# Given instruction:
Copy out every line of the entries below without any changes.

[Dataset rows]
·····

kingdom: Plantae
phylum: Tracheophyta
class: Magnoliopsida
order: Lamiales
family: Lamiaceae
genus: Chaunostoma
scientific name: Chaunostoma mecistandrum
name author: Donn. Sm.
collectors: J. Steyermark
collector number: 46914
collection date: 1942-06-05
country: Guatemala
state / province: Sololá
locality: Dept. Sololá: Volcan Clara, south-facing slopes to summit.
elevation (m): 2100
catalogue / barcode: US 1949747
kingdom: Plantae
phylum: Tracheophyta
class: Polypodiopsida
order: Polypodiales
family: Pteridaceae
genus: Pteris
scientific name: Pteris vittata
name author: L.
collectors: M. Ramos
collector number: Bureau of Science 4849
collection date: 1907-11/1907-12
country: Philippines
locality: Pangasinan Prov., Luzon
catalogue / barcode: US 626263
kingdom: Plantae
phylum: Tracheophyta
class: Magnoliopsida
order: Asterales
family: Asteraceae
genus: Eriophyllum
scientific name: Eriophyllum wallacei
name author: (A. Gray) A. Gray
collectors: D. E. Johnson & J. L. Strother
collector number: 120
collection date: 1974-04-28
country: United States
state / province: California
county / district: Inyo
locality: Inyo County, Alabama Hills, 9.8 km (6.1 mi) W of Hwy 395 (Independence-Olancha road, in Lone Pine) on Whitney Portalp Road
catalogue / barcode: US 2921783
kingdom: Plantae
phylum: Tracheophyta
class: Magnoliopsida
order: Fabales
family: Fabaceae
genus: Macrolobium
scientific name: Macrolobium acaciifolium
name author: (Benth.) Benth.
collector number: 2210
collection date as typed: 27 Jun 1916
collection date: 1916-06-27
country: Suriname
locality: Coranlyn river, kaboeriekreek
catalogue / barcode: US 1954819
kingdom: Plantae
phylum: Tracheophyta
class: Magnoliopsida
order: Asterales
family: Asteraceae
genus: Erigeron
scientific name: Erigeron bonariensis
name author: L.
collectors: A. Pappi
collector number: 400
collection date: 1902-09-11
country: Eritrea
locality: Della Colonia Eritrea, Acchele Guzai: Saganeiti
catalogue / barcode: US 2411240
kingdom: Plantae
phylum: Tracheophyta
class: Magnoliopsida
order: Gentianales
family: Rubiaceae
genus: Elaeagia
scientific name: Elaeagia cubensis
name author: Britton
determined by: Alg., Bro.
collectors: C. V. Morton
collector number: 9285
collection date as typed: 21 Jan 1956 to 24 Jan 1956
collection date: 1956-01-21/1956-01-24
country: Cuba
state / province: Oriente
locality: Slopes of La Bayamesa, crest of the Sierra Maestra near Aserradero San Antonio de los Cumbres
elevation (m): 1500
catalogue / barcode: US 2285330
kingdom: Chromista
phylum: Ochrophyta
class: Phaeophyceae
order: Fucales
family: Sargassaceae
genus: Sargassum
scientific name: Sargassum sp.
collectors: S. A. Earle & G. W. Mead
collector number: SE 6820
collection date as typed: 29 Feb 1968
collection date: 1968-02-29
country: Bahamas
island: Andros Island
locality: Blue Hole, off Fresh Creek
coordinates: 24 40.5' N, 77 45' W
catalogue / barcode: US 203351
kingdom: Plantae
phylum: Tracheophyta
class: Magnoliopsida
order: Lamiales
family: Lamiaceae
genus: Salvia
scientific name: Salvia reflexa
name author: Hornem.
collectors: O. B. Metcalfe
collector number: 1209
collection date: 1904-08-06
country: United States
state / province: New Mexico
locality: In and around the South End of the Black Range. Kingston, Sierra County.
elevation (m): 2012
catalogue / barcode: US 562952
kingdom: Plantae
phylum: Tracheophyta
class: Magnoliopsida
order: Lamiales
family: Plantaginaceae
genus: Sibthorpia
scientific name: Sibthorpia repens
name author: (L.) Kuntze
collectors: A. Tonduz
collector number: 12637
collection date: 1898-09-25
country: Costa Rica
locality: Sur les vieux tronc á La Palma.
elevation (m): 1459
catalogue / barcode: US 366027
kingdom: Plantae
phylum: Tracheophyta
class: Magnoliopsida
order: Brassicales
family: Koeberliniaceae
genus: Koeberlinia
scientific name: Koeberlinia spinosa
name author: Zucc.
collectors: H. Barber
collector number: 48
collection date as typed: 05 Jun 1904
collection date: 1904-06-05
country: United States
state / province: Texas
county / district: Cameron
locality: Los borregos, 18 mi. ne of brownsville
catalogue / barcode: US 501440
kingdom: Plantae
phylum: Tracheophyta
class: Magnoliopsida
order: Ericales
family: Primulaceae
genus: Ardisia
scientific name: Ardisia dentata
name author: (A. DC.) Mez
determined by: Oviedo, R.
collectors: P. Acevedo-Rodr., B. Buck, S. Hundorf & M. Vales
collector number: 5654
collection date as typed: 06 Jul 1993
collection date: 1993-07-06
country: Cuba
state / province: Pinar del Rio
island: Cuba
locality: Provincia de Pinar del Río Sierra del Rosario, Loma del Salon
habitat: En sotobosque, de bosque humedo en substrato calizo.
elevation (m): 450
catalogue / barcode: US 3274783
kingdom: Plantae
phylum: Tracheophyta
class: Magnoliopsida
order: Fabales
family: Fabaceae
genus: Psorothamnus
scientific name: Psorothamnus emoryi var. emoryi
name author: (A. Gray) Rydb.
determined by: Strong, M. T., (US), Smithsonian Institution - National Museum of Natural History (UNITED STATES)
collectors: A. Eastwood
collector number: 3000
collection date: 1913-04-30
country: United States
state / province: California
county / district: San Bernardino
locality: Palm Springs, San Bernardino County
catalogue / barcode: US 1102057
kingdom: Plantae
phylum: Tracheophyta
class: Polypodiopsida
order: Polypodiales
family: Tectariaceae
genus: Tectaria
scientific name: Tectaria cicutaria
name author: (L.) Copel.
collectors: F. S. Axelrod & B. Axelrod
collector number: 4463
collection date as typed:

·····

# Reply to the exercise:
kingdom: Plantae
phylum: Tracheophyta
class: Magnoliopsida
order: Lamiales
family: Lamiaceae
genus: Chaunostoma
scientific name: Chaunostoma mecistandrum
name author: Donn. Sm.
collectors: J. Steyermark
collector number: 46914
collection date: 1942-06-05
country: Guatemala
state / province: Sololá
locality: Dept. Sololá: Volcan Clara, south-facing slopes to summit.
elevation (m): 2100
catalogue / barcode: US 1949747
kingdom: Plantae
phylum: Tracheophyta
class: Polypodiopsida
order: Polypodiales
family: Pteridaceae
genus: Pteris
scientific name: Pteris vittata
name author: L.
collectors: M. Ramos
collector number: Bureau of Science 4849
collection date: 1907-11/1907-12
country: Philippines
locality: Pangasinan Prov., Luzon
catalogue / barcode: US 626263
kingdom: Plantae
phylum: Tracheophyta
class: Magnoliopsida
order: Asterales
family: Asteraceae
genus: Eriophyllum
scientific name: Eriophyllum wallacei
name author: (A. Gray) A. Gray
collectors: D. E. Johnson & J. L. Strother
collector number: 120
collection date: 1974-04-28
country: United States
state / province: California
county / district: Inyo
locality: Inyo County, Alabama Hills, 9.8 km (6.1 mi) W of Hwy 395 (Independence-Olancha road, in Lone Pine) on Whitney Portalp Road
catalogue / barcode: US 2921783
kingdom: Plantae
phylum: Tracheophyta
class: Magnoliopsida
order: Fabales
family: Fabaceae
genus: Macrolobium
scientific name: Macrolobium acaciifolium
name author: (Benth.) Benth.
collector number: 2210
collection date as typed: 27 Jun 1916
collection date: 1916-06-27
country: Suriname
locality: Coranlyn river, kaboeriekreek
catalogue / barcode: US 1954819
kingdom: Plantae
phylum: Tracheophyta
class: Magnoliopsida
order: Asterales
family: Asteraceae
genus: Erigeron
scientific name: Erigeron bonariensis
name author: L.
collectors: A. Pappi
collector number: 400
collection date: 1902-09-11
country: Eritrea
locality: Della Colonia Eritrea, Acchele Guzai: Saganeiti
catalogue / barcode: US 2411240
kingdom: Plantae
phylum: Tracheophyta
class: Magnoliopsida
order: Gentianales
family: Rubiaceae
genus: Elaeagia
scientific name: Elaeagia cubensis
name author: Britton
determined by: Alg., Bro.
collectors: C. V. Morton
collector number: 9285
collection date as typed: 21 Jan 1956 to 24 Jan 1956
collection date: 1956-01-21/1956-01-24
country: Cuba
state / province: Oriente
locality: Slopes of La Bayamesa, crest of the Sierra Maestra near Aserradero San Antonio de los Cumbres
elevation (m): 1500
catalogue / barcode: US 2285330
kingdom: Chromista
phylum: Ochrophyta
class: Phaeophyceae
order: Fucales
family: Sargassaceae
genus: Sargassum
scientific name: Sargassum sp.
collectors: S. A. Earle & G. W. Mead
collector number: SE 6820
collection date as typed: 29 Feb 1968
collection date: 1968-02-29
country: Bahamas
island: Andros Island
locality: Blue Hole, off Fresh Creek
coordinates: 24 40.5' N, 77 45' W
catalogue / barcode: US 203351
kingdom: Plantae
phylum: Tracheophyta
class: Magnoliopsida
order: Lamiales
family: Lamiaceae
genus: Salvia
scientific name: Salvia reflexa
name author: Hornem.
collectors: O. B. Metcalfe
collector number: 1209
collection date: 1904-08-06
country: United States
state / province: New Mexico
locality: In and around the South End of the Black Range. Kingston, Sierra County.
elevation (m): 2012
catalogue / barcode: US 562952
kingdom: Plantae
phylum: Tracheophyta
class: Magnoliopsida
order: Lamiales
family: Plantaginaceae
genus: Sibthorpia
scientific name: Sibthorpia repens
name author: (L.) Kuntze
collectors: A. Tonduz
collector number: 12637
collection date: 1898-09-25
country: Costa Rica
locality: Sur les vieux tronc á La Palma.
elevation (m): 1459
catalogue / barcode: US 366027
kingdom: Plantae
phylum: Tracheophyta
class: Magnoliopsida
order: Brassicales
family: Koeberliniaceae
genus: Koeberlinia
scientific name: Koeberlinia spinosa
name author: Zucc.
collectors: H. Barber
collector number: 48
collection date as typed: 05 Jun 1904
collection date: 1904-06-05
country: United States
state / province: Texas
county / district: Cameron
locality: Los borregos, 18 mi. ne of brownsville
catalogue / barcode: US 501440
kingdom: Plantae
phylum: Tracheophyta
class: Magnoliopsida
order: Ericales
family: Primulaceae
genus: Ardisia
scientific name: Ardisia dentata
name author: (A. DC.) Mez
determined by: Oviedo, R.
collectors: P. Acevedo-Rodr., B. Buck, S. Hundorf & M. Vales
collector number: 5654
collection date as typed: 06 Jul 1993
collection date: 1993-07-06
country: Cuba
state / province: Pinar del Rio
island: Cuba
locality: Provincia de Pinar del Río Sierra del Rosario, Loma del Salon
habitat: En sotobosque, de bosque humedo en substrato calizo.
elevation (m): 450
catalogue / barcode: US 3274783
kingdom: Plantae
phylum: Tracheophyta
class: Magnoliopsida
order: Fabales
family: Fabaceae
genus: Psorothamnus
scientific name: Psorothamnus emoryi var. emoryi
name author: (A. Gray) Rydb.
determined by: Strong, M. T., (US), Smithsonian Institution - National Museum of Natural History (UNITED STATES)
collectors: A. Eastwood
collector number: 3000
collection date: 1913-04-30
country: United States
state / province: California
county / district: San Bernardino
locality: Palm Springs, San Bernardino County
catalogue / barcode: US 1102057
kingdom: Plantae
phylum: Tracheophyta
class: Polypodiopsida
order: Polypodiales
family: Tectariaceae
genus: Tectaria
scientific name: Tectaria cicutaria
name author: (L.) Copel.
collectors: F. S. Axelrod & B. Axelrod
collector number: 4463
collection date as typed:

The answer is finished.